Counters and return values are used to determine what should run next. The counter is used by parallel and group. These values are set up when next is called:
// Define the main callback that's given as `this` to the steps.
function next() {
counter = pending = 0;
The array of functions passed to Step is executed in order by calling shift on the array. If there are no steps, then any errors are thrown, else execution is complete:
// Check if there are no steps left
if (steps.length === 0) {
// Throw uncaught errors
if (arguments[0]) {
throw arguments[0];
}
return;
}
// Get the next step to execute
var fn = steps.shift();
results = [];
Each “step” is called using apply so this in the supplied functions will be next:
// Run the step in a try..catch block so exceptions don't get out of hand.
try {
lock = true;
var result = fn.apply(next, arguments);
} catch (e) {
// Pass any exceptions on through the next callback
next(e);
}
Errors are caught and passed to the next step. The lock variable is used by the parallel and grouping functionality. The return value of the passed-in step function is saved. Next the return value will be used to determine if a synchronous return has been used, and if so next is called again with the result:
if (counter > 0 && pending == 0) {
// If parallel() was called, and all parallel branches executed
// syncronously, go on to the next step immediately.

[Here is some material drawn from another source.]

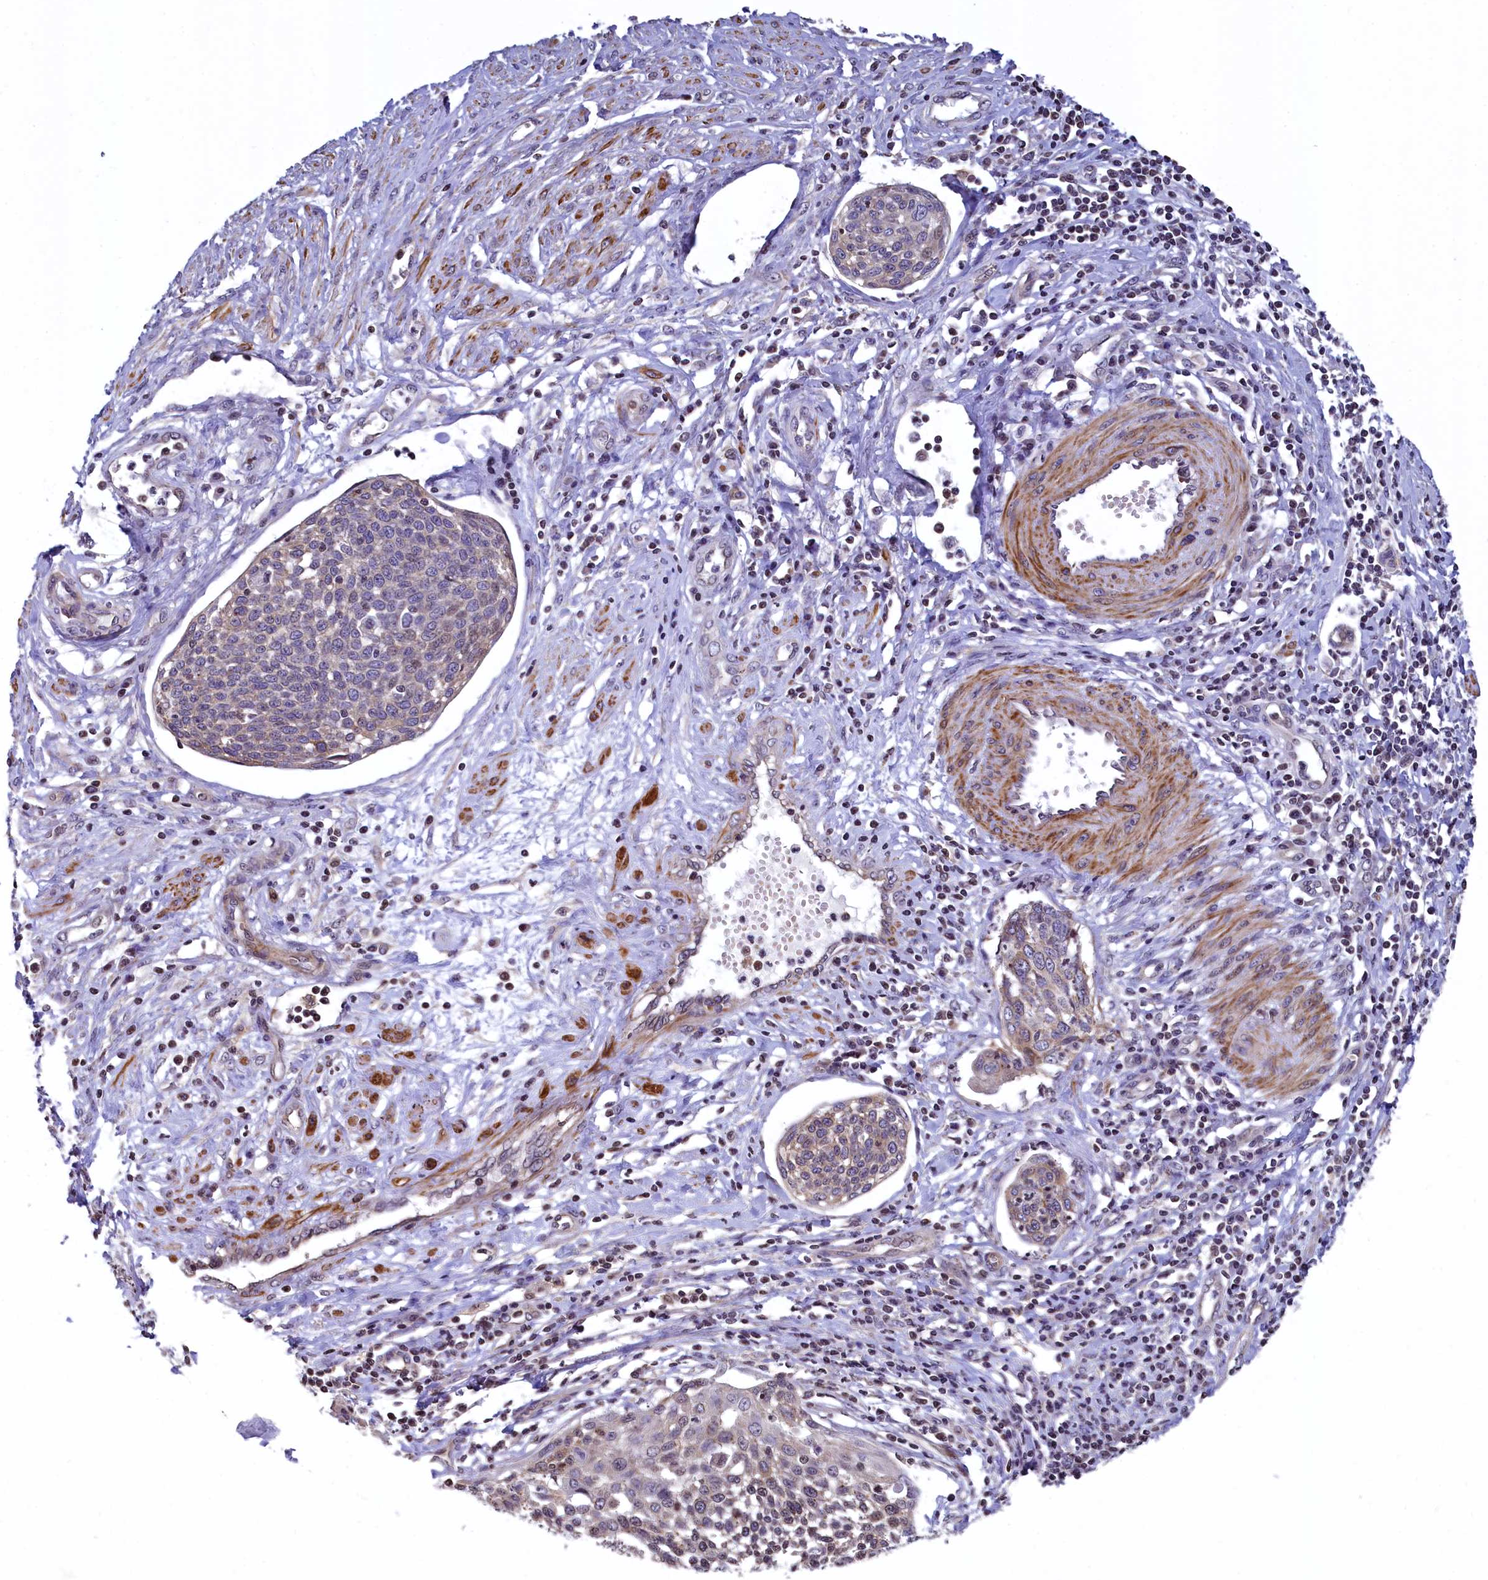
{"staining": {"intensity": "weak", "quantity": "25%-75%", "location": "cytoplasmic/membranous"}, "tissue": "cervical cancer", "cell_type": "Tumor cells", "image_type": "cancer", "snomed": [{"axis": "morphology", "description": "Squamous cell carcinoma, NOS"}, {"axis": "topography", "description": "Cervix"}], "caption": "Immunohistochemical staining of human squamous cell carcinoma (cervical) exhibits weak cytoplasmic/membranous protein positivity in approximately 25%-75% of tumor cells.", "gene": "ZNF2", "patient": {"sex": "female", "age": 34}}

next.apply(null, results);
} else if (result !== undefined) {
// If a syncronous return is used, pass it to the callback
next(undefined, result);
}
lock = false;
Parallel Execution
The parallel method returns a function that wraps around callbacks to maintain counters, and execute the next step. An array of results is used to capture the return values of parallel functions:
next.parallel = function () {
var index = 1 + counter++;
pending++;
return function () {
pending--;
// Compress the error from any result to the first argument
if (arguments[0]) {
results[0] = arguments[0];
}
// Send the other results as arguments
results[index] = arguments[1];
if (!lock && pending === 0) {
// When all parallel branches done, call the callback
next.apply(null, results);
}
};
};
Bonus: Step.fn
I also found the undocumented Step.fn method that creates function factories out of step calls. It’s used like this:
var myfn = Step.fn(
function (name) {
fs.readFile(name, 'utf8', this);
},
function capitalize(err, text) {
if (err) throw err;
return text.toUpperCase();
}
);
var selfText = fs.readFileSync(__filename, 'utf8');
expect('result');
myfn(__filename, function (err, result) {
fulfill('result');
if (err) throw err;
assert.equal(selfText.toUpperCase(), result, "It should work");
});
This is from Tim’s tests.
Testing
The tests are written using the basic CommonJS assert module, with an expect function defined in test/helper.js.
The expect function is used to define an expectation that must be satisfied by calling fulfill with the expected values. The unit tests set up these expectations at the top level, then satisfy them within potentially asynchronous callbacks.
For example:
expect('one');
expect('two');
Step(
// Loads two files in parallel
function loadStuff() {
fulfill('one');
Conclusion
Step’s actually been around for a while, but Tim has been actively working on it. It’s a small library but solves a common problem found when writing heavily asynchronous Node apps. Over 35 libraries depend on Step according to NPM, which goes to show how popular it is.